Keep wishing. You'll notice there is no hug emoticon. I snaffled them all for meeeee :D


When I quit, my class of 120 bought me a flask of some expensive whiskey as a going away present. I guess that means I'm not that bad a guy, huh? Or at least I can teach? :)

Nope. The recipient can read into that whatever they want to. :p

What it really means is that they bought you a flask. There should have been an accompanying message to say why they did it. :rolleyes: Was the seal broken? are you sure it wasn't just cold tea - or worse - recycled cold tea?! :D

In relation to who you are and whatever; it doesn't matter to me. If what someone writes sounds well thought out or constructive or is a piece contributing to a constructive argument/discussion, I can decide to evaluate their contribution.

I can corroborate it by reading other valued materials or if I am unsure of its worth I can challenge it. I suppose my point is: it matters not who says it because even if they are an 'authority', eg a magazine editor or one of the journalists, if they are good, they may have an agenda - perhaps to give a ever-so-slightly-enhanced opinion of one specific company's product.

I am still at a loss as to why the quotes in that BBC page, still have you thinking that M$ made the decision. To make a decision, you have to have the choice. They have said clearly that they have left IE out because they didn't want to risk being fined again. Had they included it, they could have been fined. Not much of a choice in my estimation.

Whether the final outcome of the litigation means that they will always leave it out is another matter. they could install it in a future windows update if the outcome is a success for them.

bazz

gsnedders
06-16-2009, 10:22 PM
http://europa.eu/rapid/pressReleasesAction.do?reference=MEMO/09/272&format=HTML&aged=0&language=EN&guiLanguage=en (the statement in response to MS's announcement).

From that:


As for retail sales, which amount to less than 5% of total sales, the Commission had suggested to Microsoft that consumers be provided with a choice of web browsers. Instead Microsoft has apparently decided to supply retail consumers with a version of Windows without a web browser at all. Rather than more choice, Microsoft seems to have chosen to provide less.

* [Supplied information]
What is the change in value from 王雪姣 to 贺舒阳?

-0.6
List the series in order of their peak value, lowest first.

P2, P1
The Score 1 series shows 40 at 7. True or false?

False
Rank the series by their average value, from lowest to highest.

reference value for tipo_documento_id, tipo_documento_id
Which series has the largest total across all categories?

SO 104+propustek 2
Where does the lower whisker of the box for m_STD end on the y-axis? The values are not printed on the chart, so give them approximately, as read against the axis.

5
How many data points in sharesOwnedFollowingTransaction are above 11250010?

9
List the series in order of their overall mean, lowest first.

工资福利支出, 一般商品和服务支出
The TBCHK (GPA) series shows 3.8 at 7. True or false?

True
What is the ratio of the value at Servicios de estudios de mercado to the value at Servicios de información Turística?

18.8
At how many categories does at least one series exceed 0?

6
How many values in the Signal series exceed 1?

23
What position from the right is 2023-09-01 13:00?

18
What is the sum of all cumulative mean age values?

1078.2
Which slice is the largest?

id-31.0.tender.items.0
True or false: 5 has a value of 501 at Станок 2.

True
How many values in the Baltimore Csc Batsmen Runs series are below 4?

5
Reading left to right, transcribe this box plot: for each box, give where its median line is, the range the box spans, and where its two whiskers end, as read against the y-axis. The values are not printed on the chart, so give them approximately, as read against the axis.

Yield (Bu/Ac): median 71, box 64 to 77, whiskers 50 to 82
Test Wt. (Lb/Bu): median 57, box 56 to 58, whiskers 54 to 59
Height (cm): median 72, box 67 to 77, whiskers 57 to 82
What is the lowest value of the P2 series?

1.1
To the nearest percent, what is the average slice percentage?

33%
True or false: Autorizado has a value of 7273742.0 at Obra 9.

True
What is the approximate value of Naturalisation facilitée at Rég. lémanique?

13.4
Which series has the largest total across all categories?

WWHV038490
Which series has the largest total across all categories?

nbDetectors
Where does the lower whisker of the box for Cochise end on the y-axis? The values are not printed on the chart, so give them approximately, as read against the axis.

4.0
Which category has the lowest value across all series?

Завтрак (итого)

* [Exercise A] In the forum thread, condense the paragraph beginning "I am still at a loss as to why the quotes" into a shorter version that keeps its main facts.
* [Exercise B]
Using the forum thread, answer each question briefly:
(i) What did the class of 120 give the poster as a going-away present?
(ii) What reason does the post signed "bazz" say Microsoft gave for leaving IE out?
(iii) According to the quoted Commission statement, what share of total sales do retail sales amount to?
* [Exercise C] Write a continuation of the forum thread about Microsoft leaving the web browser out of Windows, starting right after its final sentence.

* [Task result A] The writer does not understand why the BBC quotes make the other poster think Microsoft made the decision, since a decision requires a choice. Microsoft said plainly that it left IE out to avoid the risk of being fined again. Including IE could have brought a fine, which in the writer's view left little real choice.

* [Task result B]
(i) A flask of some expensive whiskey.
(ii) It did not want to risk being fined again.
(iii) Less than 5%.

* [Task result C]
As for sales to computer manufacturers, Microsoft's proposal may potentially be more positive. It is noted that computer manufacturers would appear to be able to choose to install Internet Explorer – which Microsoft will supply free of charge - another browser or multiple browsers. […]

drhowarddrfine
06-17-2009, 12:44 AM
I am still at a loss as to why the quotes in that BBC page, still have you thinking that M$ made the decision.

I don't know that I even read the BBC page. Elsewhere I read an EU commissioner state they weren't happy with Microsoft's decision and what they are doing is something they had not even thought of.

drhowarddrfine
06-17-2009, 12:49 AM
This is not the story I read (http://news.cnet.com/8301-13860_3-10263101-56.html) but tells you the commission did not suggest this to Microsoft:

In a statement, regulators said that the move seems a step backward in the retail software arena, but said it could be more positive in the new PC market, which is how 95 percent of consumers get a new version of Windows.

"As for retail sales, which amount to less than 5 percent of total sales, the Commission had suggested to Microsoft that consumers be provided with a choice of Web browsers," the Commission said. "Instead Microsoft has apparently decided to supply retail consumers with a version of Windows without a Web browser at all. Rather than more choice, Microsoft seems to have chosen to provide less."